Skip to contents

k-nearest neighbors for outlier detection

Usage

xknn(
  data,
  output,
  exclude = NULL,
  metric = "manhattan",
  mode = "soft",
  pc = FALSE,
  boot = FALSE,
  var,
  pcvar = NULL
)

Arguments

data

Data frame of species records with environmental data.

output

Either clean: for data frame with no suspicious outliers or outlier: to return dataframe with only outliers.

exclude

Exclude variables that should not be considered in the fitting the one class model, for example x and y columns or latitude/longitude or any column that the user doesn't want to consider.

metric

The different metric distances to compute the distances among the environmental predictors. See dist function and how te different distances are applied. The different measures are allowed including "euclidean", "maximum", "manhattan", "canberra", "binary".

mode

This includes soft when the outliers are removed using mean to compute the z-scores or robust when median absolute deviation.

pc

Whether principal component analysis will be computed. Default FALSE

boot

Whether bootstrapping will be computed. Default FALSE

var

The variable of concern, which is vital for univariate outlier detection methods

pcvar

Principal component analysis to e used for outlier detection after PCA. Default PC1

Value

Dataframe with or with no outliers.

Examples


if (FALSE) { # \dontrun{

data("efidata")

gbd <- check_names(data = efidata, colsp='scientificName', pct=90, merge=TRUE)

danube <- system.file('extdata/danube.shp.zip', package='specleanr')

db <- sf::st_read(danube, quiet=TRUE)

wcd <- terra::rast(system.file('extdata/worldclim.tiff', package='specleanr'))

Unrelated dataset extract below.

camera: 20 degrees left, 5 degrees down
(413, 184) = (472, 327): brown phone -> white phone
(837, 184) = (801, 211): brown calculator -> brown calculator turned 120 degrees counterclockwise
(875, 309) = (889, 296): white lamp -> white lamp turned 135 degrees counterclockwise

refdata <- pred_extract(data = gbd, raster= wcd ,
                       lat = 'decimalLatitude',
                       lon= 'decimalLongitude',
                       colsp = 'speciescheck',
                       bbox = db,
                       minpts = 10)

lofout <- xknn(data = refdata[['Salmo trutta']], exclude = c("x", "y"),
                output='outlier', metric ='manhattan',
                 mode = "soft")
} # }